Within days of our victory something remarkable occurred. Hundreds of lawyers from big firms and small firms, Democrats and Republicans, Christians, Jews and Muslims, all stepped forward to represent Guantánamo detainees. They did this at great expense and personal sacrifice, traveling to meet their clients at Guantánamo -- and, in the process, discovering what we now know about the torture and abuse there, and putting an end to much of it. These lawyers undertook these cases on principle, believing, as did the Supreme Court, that no person should be imprisoned solely at the behest of the executive, and that all human beings are entitled to the protections of law.

And yet, as of today, not one of our clients has been given the required habeas corpus hearing that would determine whether he was properly detained. The administration stonewalled, stalled and flatly refused to obey the court, fighting hard to retain the privilege of kings.

In 2005, the Bush administration went to Congress and got legislation passed that it hoped would abolish habeas corpus for our clients. It did not work. Once again the Supreme Court stepped in and in June 2006 (Hamdan v. Rumsfeld) ruled that the legislation, called the Detainee Treatment Act, did not apply to our clients.

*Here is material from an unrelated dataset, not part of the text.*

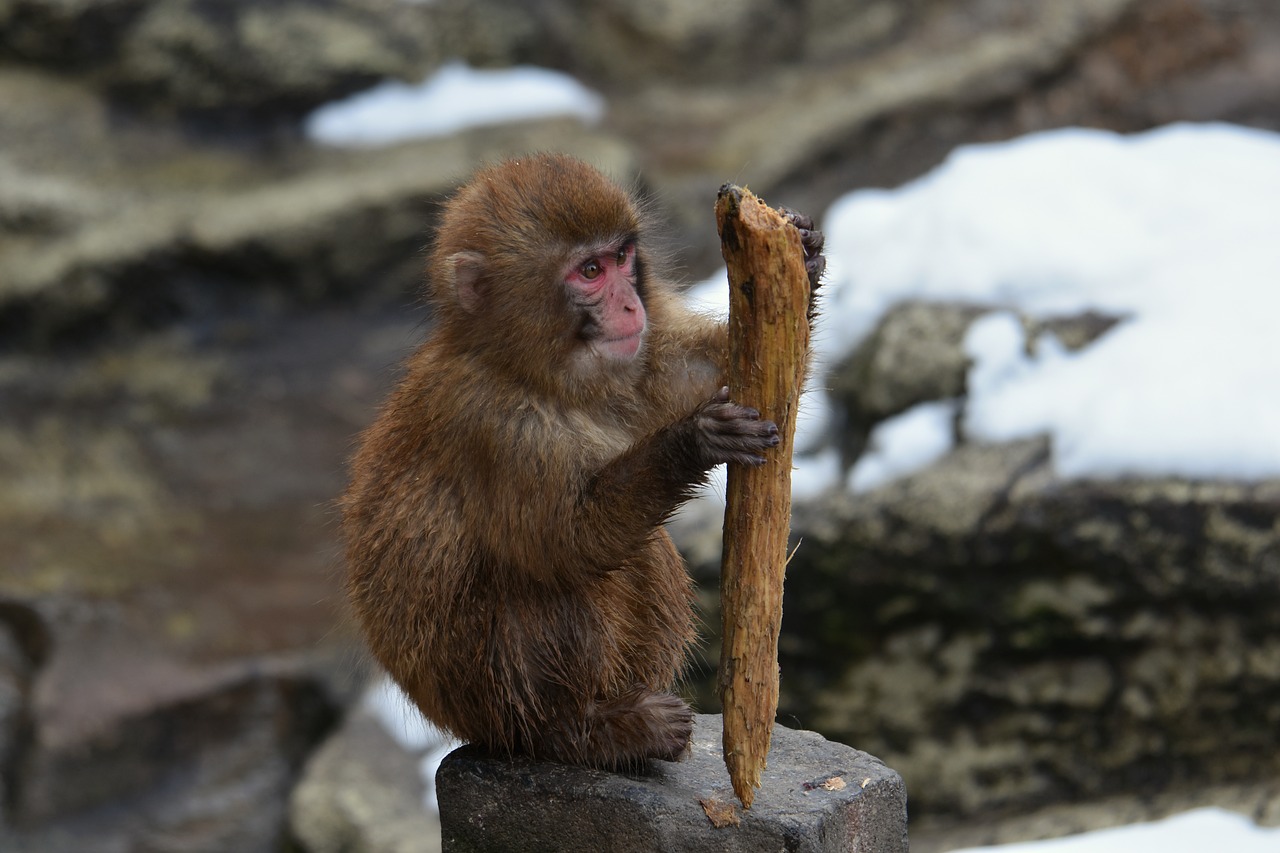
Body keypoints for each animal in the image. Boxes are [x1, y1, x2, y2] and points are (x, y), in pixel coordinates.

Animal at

Refusing to accept the court's verdict, the administration went back to Congress yet again: This week, Republicans in Congress appear ready to pass new bills abolishing habeas corpus. The current legislation does not just apply to those held at Guantánamo but to aliens detained anywhere outside the United States; it is retroactive, so any pending habeas petitions will be knocked out of court.

We believe that this legislation is as unconstitutional as the previous attempts by the administration to abolish habeas corpus, and that, as with previous attempts, it will eventually be overturned by the Supreme Court. But it should not be passed at all: It is unconscionable that illegally detained individuals need to languish in prison for years more without charges or hearings while awaiting judicial remedy.

The remedy is at hand. It is one that has been with us since 1215: the Great Writ. As citizens, we must keep it alive.


By Michael Ratner

Michael Ratner is a human-rights lawyer and president of the Center for Constitutional Rights. CCR staff who recently met with Majid Khan in Guantanamo were not involved in writing this piece.